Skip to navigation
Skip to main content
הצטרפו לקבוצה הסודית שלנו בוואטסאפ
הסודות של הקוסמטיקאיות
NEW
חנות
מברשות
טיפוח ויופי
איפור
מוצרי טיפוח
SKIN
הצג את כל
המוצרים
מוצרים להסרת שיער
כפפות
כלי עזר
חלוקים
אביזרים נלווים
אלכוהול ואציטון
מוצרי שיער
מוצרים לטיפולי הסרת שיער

········

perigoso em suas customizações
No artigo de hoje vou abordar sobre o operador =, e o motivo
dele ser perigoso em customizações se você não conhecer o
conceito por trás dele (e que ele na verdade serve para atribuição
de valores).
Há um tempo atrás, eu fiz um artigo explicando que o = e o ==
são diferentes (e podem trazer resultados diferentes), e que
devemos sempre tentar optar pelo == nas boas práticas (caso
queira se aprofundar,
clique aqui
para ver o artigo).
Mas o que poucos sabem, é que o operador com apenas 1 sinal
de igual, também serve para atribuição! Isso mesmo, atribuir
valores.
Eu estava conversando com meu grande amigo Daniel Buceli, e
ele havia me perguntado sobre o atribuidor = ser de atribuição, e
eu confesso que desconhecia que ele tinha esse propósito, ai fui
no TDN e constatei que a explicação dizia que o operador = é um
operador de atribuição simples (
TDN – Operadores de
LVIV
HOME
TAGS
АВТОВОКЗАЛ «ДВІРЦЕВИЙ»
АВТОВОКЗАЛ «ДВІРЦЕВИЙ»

········

> _Task_: From the listing above, output exactly the run of lines that starts with the line containing "אביזרים נלווים" and ends with the line containing "מוצרים לטיפולי הסרת שיער".

> _Solution_:
אביזרים נלווים
אלכוהול ואציטון
מוצרי שיער
מוצרים לטיפולי הסרת שיער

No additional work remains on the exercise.